= YOUR OBJECTIVE =
Where a line of the data below has the string "down", copy that line.

= DATA SUPPLIED =

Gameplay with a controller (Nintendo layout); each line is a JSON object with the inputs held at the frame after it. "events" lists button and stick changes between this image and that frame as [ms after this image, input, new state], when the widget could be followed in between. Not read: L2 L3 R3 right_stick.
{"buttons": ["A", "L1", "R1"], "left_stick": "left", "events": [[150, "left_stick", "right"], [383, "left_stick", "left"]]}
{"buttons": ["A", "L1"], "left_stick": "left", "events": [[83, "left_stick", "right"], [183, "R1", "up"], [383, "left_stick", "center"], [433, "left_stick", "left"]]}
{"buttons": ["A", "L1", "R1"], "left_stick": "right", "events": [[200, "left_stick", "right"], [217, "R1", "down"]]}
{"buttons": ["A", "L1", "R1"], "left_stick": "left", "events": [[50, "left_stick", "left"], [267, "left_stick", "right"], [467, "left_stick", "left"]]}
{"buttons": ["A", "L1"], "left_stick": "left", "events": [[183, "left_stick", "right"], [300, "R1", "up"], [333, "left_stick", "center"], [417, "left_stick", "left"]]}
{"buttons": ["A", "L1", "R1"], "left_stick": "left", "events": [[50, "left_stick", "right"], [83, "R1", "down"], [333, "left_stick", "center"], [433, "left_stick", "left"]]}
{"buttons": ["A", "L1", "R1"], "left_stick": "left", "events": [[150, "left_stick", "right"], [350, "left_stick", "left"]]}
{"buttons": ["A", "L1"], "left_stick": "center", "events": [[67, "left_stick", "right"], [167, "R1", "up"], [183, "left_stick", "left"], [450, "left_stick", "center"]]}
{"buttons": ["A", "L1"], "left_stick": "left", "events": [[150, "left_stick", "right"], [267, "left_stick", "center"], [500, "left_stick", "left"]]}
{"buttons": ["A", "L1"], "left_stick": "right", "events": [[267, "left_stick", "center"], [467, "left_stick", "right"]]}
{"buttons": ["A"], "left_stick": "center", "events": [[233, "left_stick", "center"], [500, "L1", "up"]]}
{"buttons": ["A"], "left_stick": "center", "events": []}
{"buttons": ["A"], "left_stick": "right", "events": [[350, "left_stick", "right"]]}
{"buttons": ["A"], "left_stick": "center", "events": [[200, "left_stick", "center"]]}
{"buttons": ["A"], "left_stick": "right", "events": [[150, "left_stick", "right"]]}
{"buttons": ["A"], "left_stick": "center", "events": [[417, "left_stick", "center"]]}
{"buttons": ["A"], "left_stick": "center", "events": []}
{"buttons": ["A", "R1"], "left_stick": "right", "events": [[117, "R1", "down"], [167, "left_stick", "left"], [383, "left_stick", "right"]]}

= TASK RESPONSE =
{"buttons": ["A", "L1", "R1"], "left_stick": "right", "events": [[200, "left_stick", "right"], [217, "R1", "down"]]}
{"buttons": ["A", "L1", "R1"], "left_stick": "left", "events": [[50, "left_stick", "right"], [83, "R1", "down"], [333, "left_stick", "center"], [433, "left_stick", "left"]]}
{"buttons": ["A", "R1"], "left_stick": "right", "events": [[117, "R1", "down"], [167, "left_stick", "left"], [383, "left_stick", "right"]]}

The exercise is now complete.